== SOURCE EXCERPT

Closed weixuanfu closed 3 years ago
After group discussion, we are going to use a tabbed interface for the datasets details page. This should provide the screen real estate necessary to add more visual analysis. We want to expand the page to provide some basic details about each of the dataset features, as well as tools that allow users to explore relationships in the data.
Rough draft image is here: pennai_datasets_rough1.pdf
First pass description of the new tabs are:
The first UI task is to:
this issue may show how to display mpld3 figures in javascript: https://github.com/mpld3/mpld3/issues/128
Look for mpld3.draw_figure()
set of d3 examples https://www.d3-graph-gallery.com/
Made progress with creating stacked bar charts in terms of raw functionality (about 80 % complete, still a few issues to iron out with the chart legend and all the styling)
Working with d3 is okay but many of the tutorials/examples/resources are from various points in the library's development past, some key features explained in some of the examples have changed but for the most part it's not too bad. Nevertheless, both Bill and Heather were right with my initial estimate of finishing this component was off, this might take a couple more days than I initially anticipated.
I need to continue learning d3 in order to properly leverage its features as I know the things I am trying to do are readily supported.
However, I do have a major concern with trying to generate some of these visualizations in realtime on the browser/client - depending on a typical dataset size (# of cols & rows) this may or may not be a concern. For reference the Adult
dataset with 48842 rows takes about 5 seconds to load all the boxplots, trying to generate the stacked bar plot should take a similar amount of time, maybe a bit more. It might be better to do the calculations off the browser/client in one of the docker containers.
Another problem that might be of concern is Javascripts number precision when doing calculations. I noticed a discrepancy with the boxplots for the banana
dataset on openml and the one I am generating with d3.

====
== RAW DATA

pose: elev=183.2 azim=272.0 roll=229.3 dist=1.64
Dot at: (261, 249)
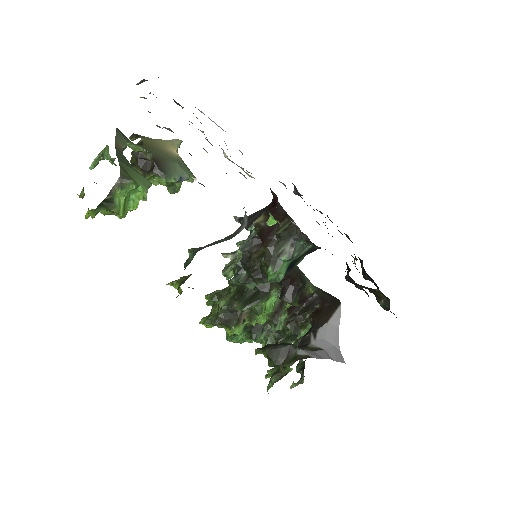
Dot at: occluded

====

# TASK LIST
a. From the dataset details page thread, copy verbatim the part that opens with the words containing "Closed weixuanfu closed" and closes with "all the styling)".
b. In the dataset details page thread, roughly how complete is the raw functionality of the stacked bar charts?

# SOLUTIONS
a.
Closed weixuanfu closed 3 years ago
After group discussion, we are going to use a tabbed interface for the datasets details page. This should provide the screen real estate necessary to add more visual analysis. We want to expand the page to provide some basic details about each of the dataset features, as well as tools that allow users to explore relationships in the data.
Rough draft image is here: pennai_datasets_rough1.pdf
First pass description of the new tabs are:
The first UI task is to:
this issue may show how to display mpld3 figures in javascript: https://github.com/mpld3/mpld3/issues/128
Look for mpld3.draw_figure()
set of d3 examples https://www.d3-graph-gallery.com/
Made progress with creating stacked bar charts in terms of raw functionality (about 80 % complete, still a few issues to iron out with the chart legend and all the styling)

b. About 80% complete.